Trois adaptations honnêtes pour 2026 :
- 60/20/20 dans les villes chères. Admettez que 50 % de besoins, c’est irréaliste à Paris, Genève ou Lyon. Plafonnez les envies à 20 % pour compenser, gardez l’épargne à 20 % si possible.
- 50/20/30 si vous êtes en retard sur la retraite. Prenez sur les envies, poussez vers l’épargne. Quiconque a la trentaine sans épargne retraite devrait viser 30 % d’épargne minimum, pas 20 %.
- 70/20/10 pour les ménages modestes ou très endettés. Quand 70 % du net part en dépenses essentielles et service minimal de la dette, forcez au moins 10 % vers l’épargne (l’épargne de précaution d’abord), même si les envies tombent à 20 %. Cette ligne de 10 % empêche la prochaine urgence de devenir le prochain cycle de dette.

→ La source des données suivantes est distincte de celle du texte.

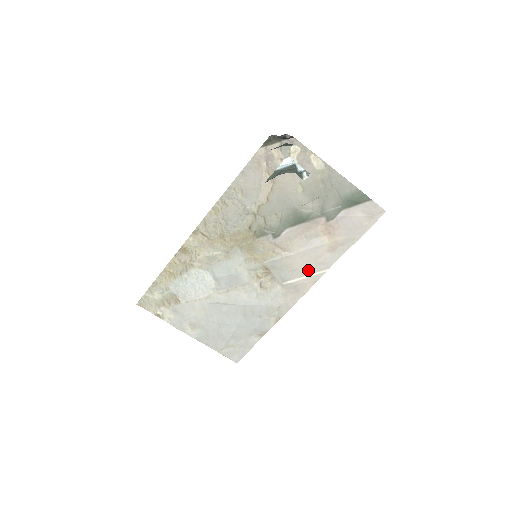
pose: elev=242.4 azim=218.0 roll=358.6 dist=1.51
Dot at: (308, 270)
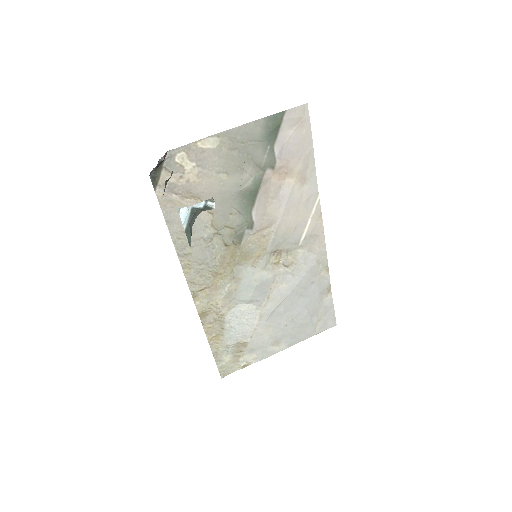
Dot at: (305, 215)
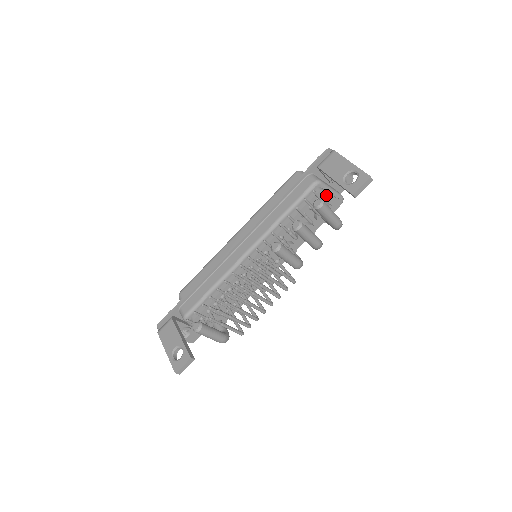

Pourquoi le cadre bat quand même les alternatives
La règle 50/30/20 n’est pas parfaite pour tout le monde, mais les alternatives sont en général pires :
- Le budget par enveloppes marche pour certains, mais la granularité (15+ catégories) le rend fragile — une dépense imprévue casse le système et décourage.

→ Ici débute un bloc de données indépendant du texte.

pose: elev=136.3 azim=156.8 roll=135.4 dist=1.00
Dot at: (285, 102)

- « Payez-vous d’abord » (« épargnez 20 % avant tout ») n’est au fond que la ligne épargne de 50/30/20 isolée. Bon outil de discipline, mais ne règle pas la question besoins/envies.
- Le budget base zéro (chaque euro a une mission) est rigoureux mais chronophage — parfait pour les passionnés de finance, intenable pour des humains normaux.
- Les applis qui ne font que suivre les dépenses vous disent ce qui s’est passé, pas ce qui devrait se passer. Utiles pour l’analyse, pas pour la planification.
La règle 50/30/20 est un point de Schelling : assez simple pour être réellement utilisée, assez structurée pour réellement fonctionner, assez souple pour s’adapter. Deux minutes par mois avec votre relevé et les trois pourcentages suffisent à savoir si vous êtes sur la bonne voie.
Comment faire le calcul en deux minutes
- Trouvez votre revenu net mensuel (brut moins impôt sur le revenu prélevé à la source et cotisations sociales).
- Calculez 50 %, 30 % et 20 % de ce chiffre. Utilisez le calculateur de pourcentage si vous ne le faites pas de tête.
- Sortez le dernier relevé de carte et de compte. Triez chaque ligne en besoins, envies ou épargne/dettes.
- Additionnez chaque enveloppe. Comparez aux cibles.
- Si une enveloppe dépasse, repérez les deux ou trois plus grosses lignes et décidez si elles sont vraiment fixes ou en fait négociables.
La règle n’est pas une cible à atteindre parfaitement chaque mois. C’est un diagnostic qui vous dit quand quelque chose dérape. Faites-le chaque trimestre, et la correction de cap cumulée sur un an est significative.